PAGE EXCERPT:
Sean Mahan - Partial Eclipse

Sean Mahan – Salvaging What’s Good – Artist Interview

The soft, quiet beauty of Sean Mahan’s figurative paintings provides the tremendous initial appeal that lures us into imagery infused with an electrifying cerebral charge. Erudite and incredibly thoughtful, Mahan carefully constructs his creations to incorporate a plethora of subtle, yet remarkably incisive social commentaries. By combining aspects of his personal history, astute observations, and a multitude of diverse inspirations ranging from texts by the great philosophers through to the dissention at the heart of the punk movement, he explores ideas about advertising, consumerism and the identities we build for ourselves around material possessions. The accumulative effect of Mahan’s thought provoking visual cues generates feelings of nostalgia surrounding the obsolete and a distinct captivation with the warmth emanating from his youthful protagonists. It urges reflection about what we conform to in contemporary culture and inspires viewing aspects of our materialism and also our potential for growth as human beings, with fresh perspective.

Sean Mahan is a social realist figurative painter from Neptune Beach, Florida. He has been exhibiting his art around the world for over a decade at venues including, Thinkspace Gallery (USA), Outré Gallery (Australia) and Indie Fjord (Norway). Sean has also created cover artwork for numerous bands, such as, LAPêCHE, Between Two Waves and Twelve Hour Turn.

WOW x WOW is incredibly honoured that Sean has contributed to several of our recent group exhibitions and we simply had arrange a chat to find out more about him and his wonderful artwork. Sean gave an exceptionally insightful interview and we really hope that you enjoy the read.

Sean Mahan - Pulling at the Threads

Hi Sean, thanks very much for making the time to have a chat, we really appreciate it. To get us started, can you give us some background on what has lead you to this point in your professional life, be it your formal training, hard work, serendipity, etc.?

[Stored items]
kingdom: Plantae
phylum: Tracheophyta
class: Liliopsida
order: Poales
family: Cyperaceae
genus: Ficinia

PROBLEM:
Pick up the Sean Mahan interview above from the point where it stops, continuing with the next part.

RESULT BELOW:
Thanks for having me! I’m happy to be included on WOW x WOW! A little about my background? I was lucky to be encouraged from a young age to practice drawing. My Father is an Architect and a great painter and he supplied my sisters and I with lots of materials to get creative with. I pursued art further and went to Savannah College of Art and Design to study illustration in the early 90’s. At that time illustration was elevating into fine art. I got interested in the idea of removing illustration from its role in advertising to see what was left after deinstrumentalizing it. I was playing and listening to lots of punk/hardcore music and there were a lot of strong feelings at that time surrounding an authenticity of voice that hasn’t been corrupted by making it more commercial. We were scrutinizing the relationship in music between its intrinsic value and its exchange value and so it was natural for me to translate those same ideas into visual art making. I developed some great friendships with bands and labels who were moving in the same direction. Making paintings for record covers is what really got me pursuing painting more seriously, and I loved the connection between music and art. The two have a special way of informing each other.

Sean Mahan - La Peche (The Second Arrow)

Sean Mahan - 003

You’ve stated that you’re deeply interested in human nature; the identities we form and the potential we each achieve. Talk to us about when and how this interest began and how it has informed your creativity and development as an artist over the years.

Questions about human nature were being addressed in punk and I think that is what really sparked my interest when I was young. There was a strong lean towards a more pro-social benevolent view of human nature inspired by anarchists like Kropotkin. I also remember reading a lot of Erich Fromm as a teenager. His ideas about our alienation from the natural world and our attempts to escape our natural freedom through authority, conformity, and destruction resonated with me then. I was looking at our consumer culture as complicit in shaping our aesthetic culture, slowly narrowing what the objects around us look like as it becomes more evident what sells the most. I thought this was a similar kind of conformity to what Fromm was talking about, and we were hiding within it somehow. This related to my artmaking because I wanted to salvage some intrinsic beauty that had been discarded for a market that functions on co-opting our impulses. In doing so, it emphasizes one small part of our human nature over the other parts, and I think our culture is deformed because of it.

Sean Mahan - The Edible Flower

Sean Mahan - Painting

Sean Mahan - The Edible Flower (WIP 3)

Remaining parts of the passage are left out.